A pedestrian covers up against single digit temperatures in New York, Jan. 7, 2014.
Relief is on the way to the United States, which has seen days of life-threatening cold due to record low temperatures.
Temperatures are expected to rise to near normal in the Midwest by Thursday with spring-like weather expected in the East by the end of the week.
The end of the deep freeze will be welcomed by the airline industry, which had to cancel more than 11,000 flights over a four-day period. The Arctic conditions, which also disrupted train service and forced officials to shut down thousands of schools, has been blamed for at least 20 related deaths nationwide.
The bitter cold sent temperatures well below zero degrees Celsius in such midwestern cities as Chicago and Minneapolis spread to the East.
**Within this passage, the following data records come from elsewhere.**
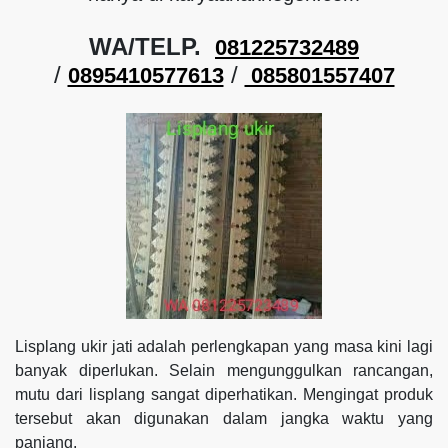
WA/TELP.
081225732489
/
/
0895410577613
085801557407
Lisplang ukir jati adalah perlengkapan yang masa kini lagi
banyak diperlukan. Selain mengunggulkan rancangan,
mutu dari lisplang sangat diperhatikan. Mengingat produk
tersebut akan digunakan dalam jangka waktu yang
panjang.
It was minus 10 degrees Celsius Tuesday in Washington, New York, Philadelphia and Boston with the wind chill making it feel much colder.
Temperatures in all or parts of each of the 50 states were below freezing at some point Tuesday, in Hawaii it was minus six degrees Celsius on top of the Pacific state's highest mountain.
In the southern U.S., the federally-owned Tennessee Valley Authority, which provides power across seven Southern states, posted its second-highest winter demand as residents struggled to keep warm.
The frigid weather was caused by what meteorologists call a polar vortex, a rotating mass of cold dense air that usually stays in place in northern Canada, but was pushed south by the jet stream.